As I put the finishing touches on the keep, stationed the garrisons,
you knocked on the heavy gates,
claiming you came in peace.

But I disregarded your white flag,
and instead we settled to let you set up camp
at a safe distance on the banks of the moat.
It was a rotten deal from the start and I told you so.

Nevertheless, at each daybreak
when the perimeter was patrolled
 for any newly fashioned secret entrances,
or attempts at infiltration,
I would watch you from my tower.

You would shake out your sleeping mat,
Water your horse, light the small stack of wood.
I could count on it, day by day.

And I found it odd that you wore no armor.

Then you would look up at me--
bravely, patiently,
Kindly.
And I would rip my gaze from yours,
making good on the indifference I'd promised to deliver.
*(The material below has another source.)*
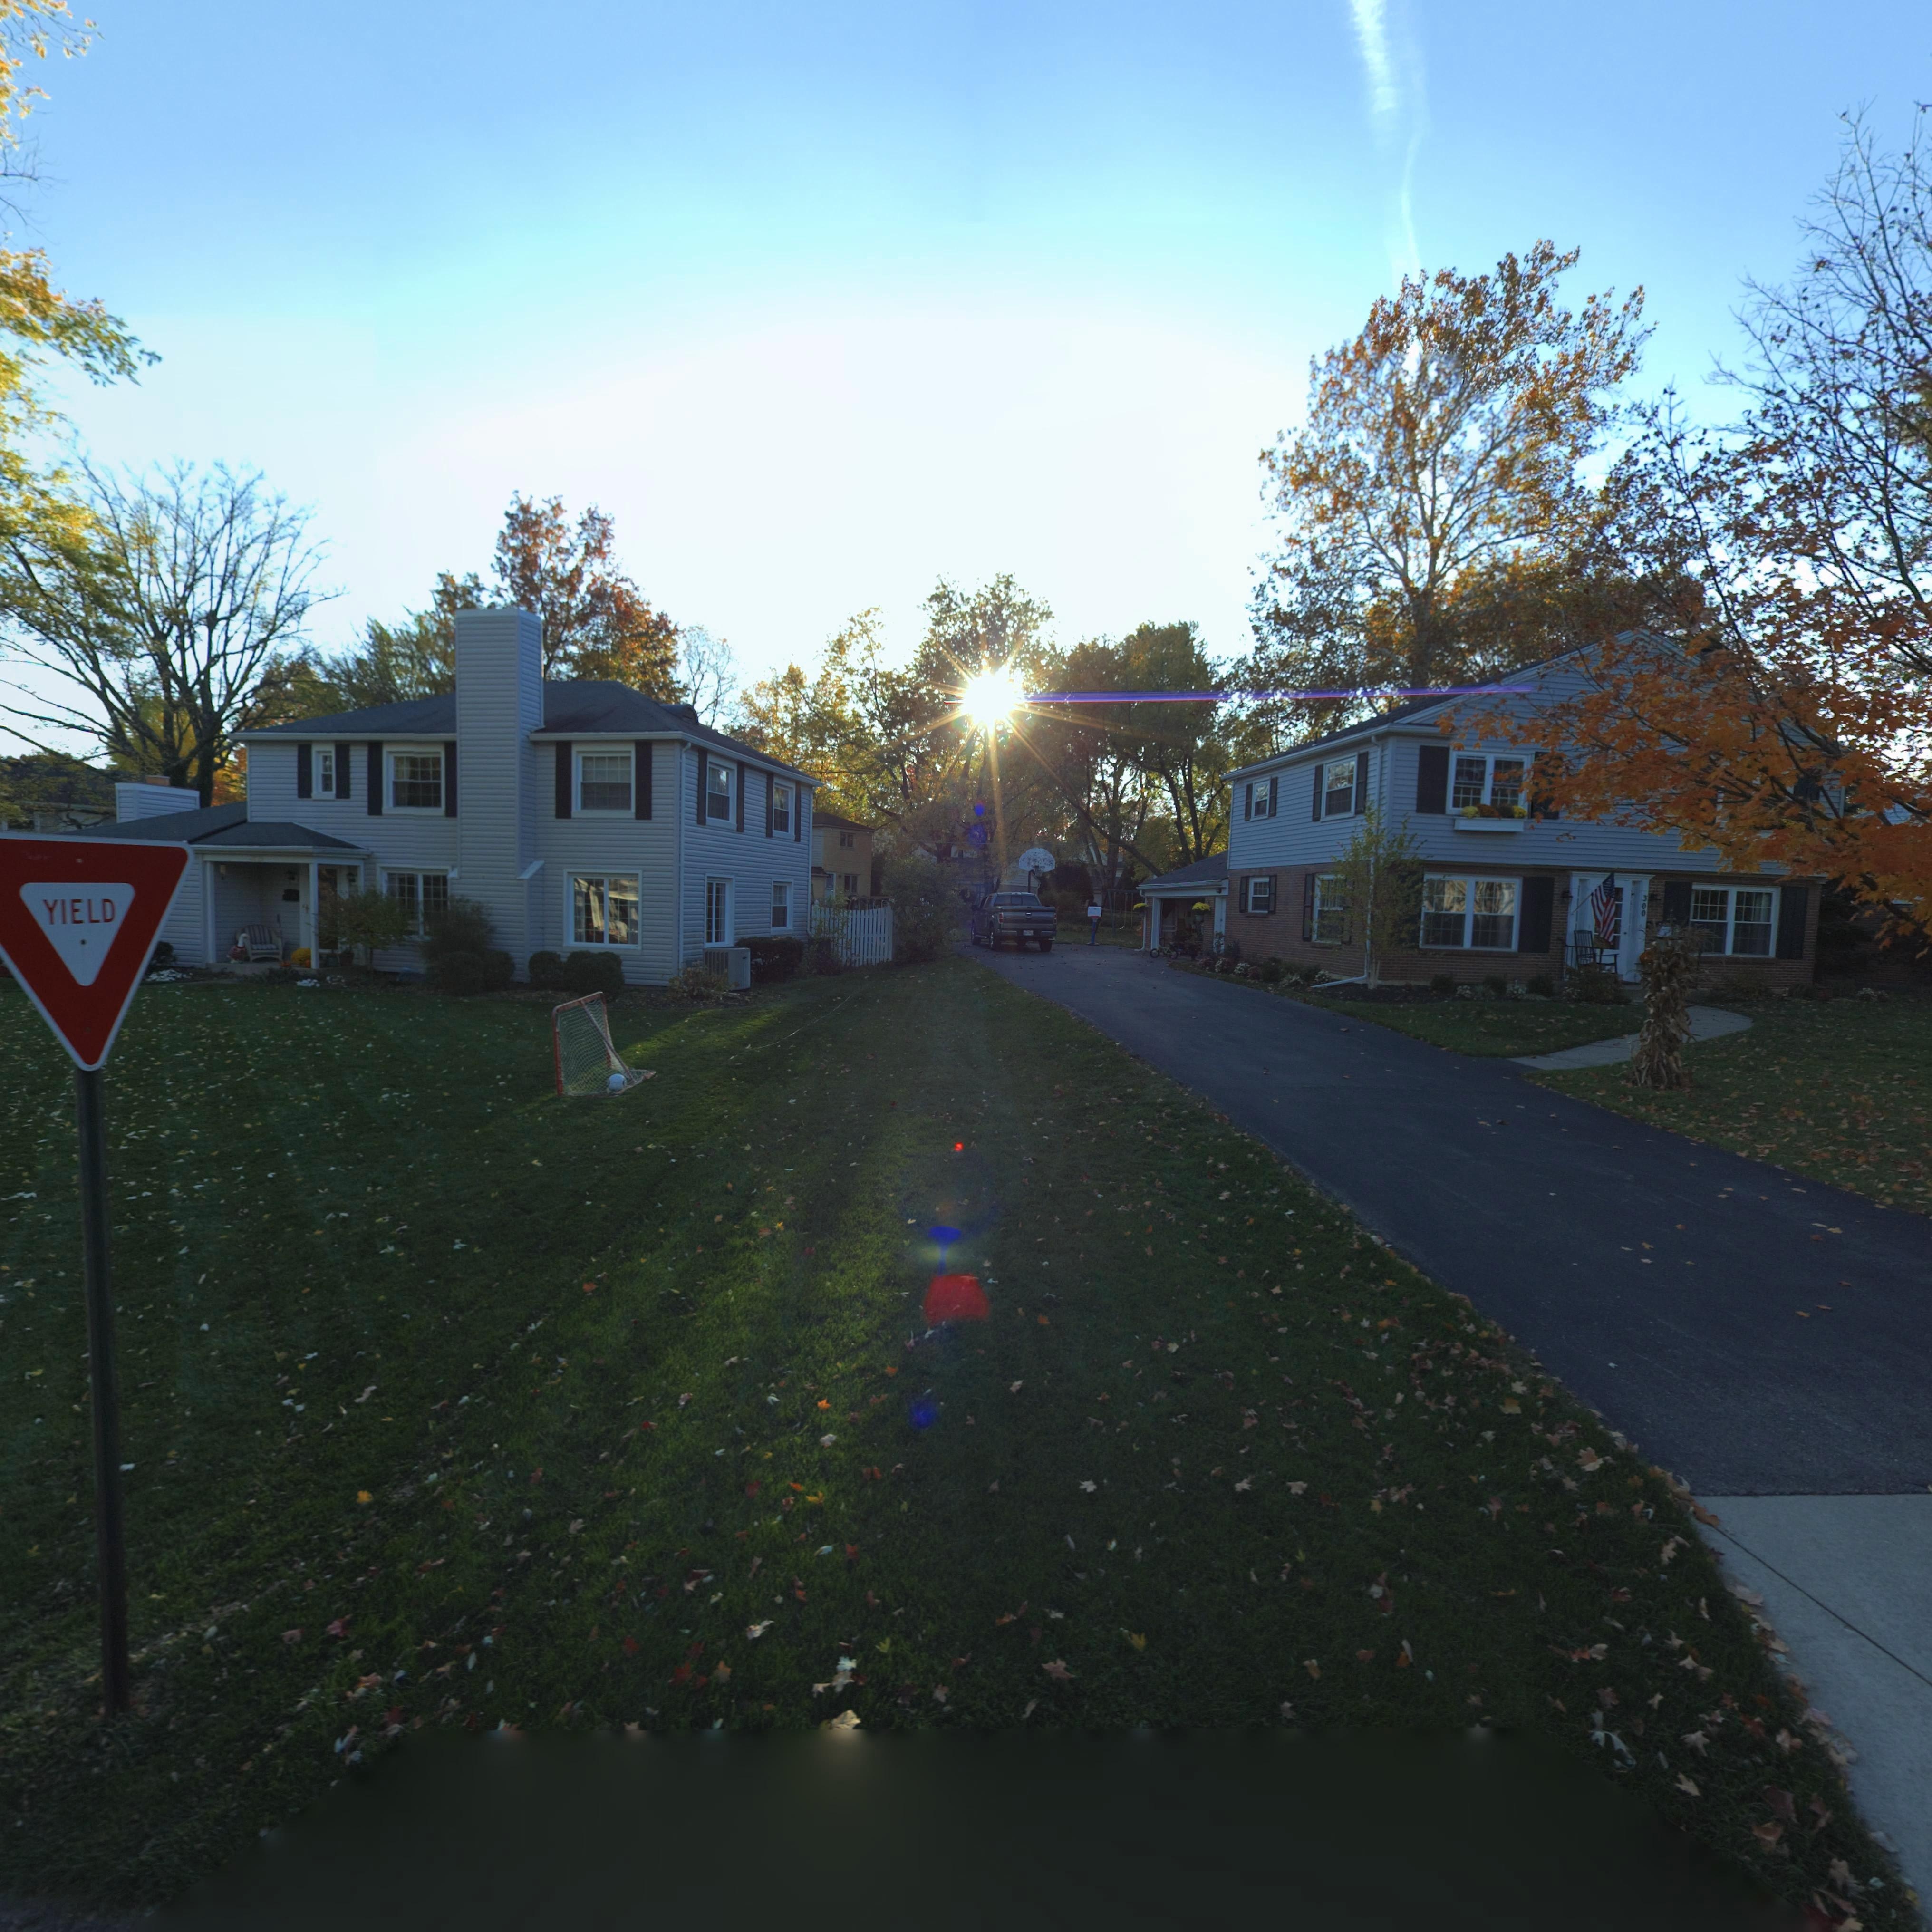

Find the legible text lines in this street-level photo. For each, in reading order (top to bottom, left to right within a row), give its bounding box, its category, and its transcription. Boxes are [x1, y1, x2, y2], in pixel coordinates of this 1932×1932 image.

On the nights when I held the masquerade balls,
inviting jesters, fools, noble men and women--
liars, deceivers, traitors--
into the outer courts,

Sometimes I'd catch a glimpse of you outside,
shivering in the moonlight.
Your eyes held no guile.

So I left you in the cold
and opened the windows to make sure
you could hear the music inside.
Because I'd told myself long ago
that no one would ever put a sparkle
in my eye again.

I remember the day you delivered the
peace offering.
With nothing but vulnerability
you walked past the line of guards with iron spears,
and kneeling, offered it with outstretched hands.
You hid nothing.
And taking it, I held it in my hands
like a fragile baby.
I could feel the life-blood running through it--
still beating.

So before I could look into the eyes
that I already knew were fixed on me tenderly,
I let it slip through my fingers and fall on the glass floor.

And as I turned from your frame and walked away,
coldly, calmly,
the beating ceased into silence.
But I didn't look back.
Because you should have known.
Because I told you I would do this from the start.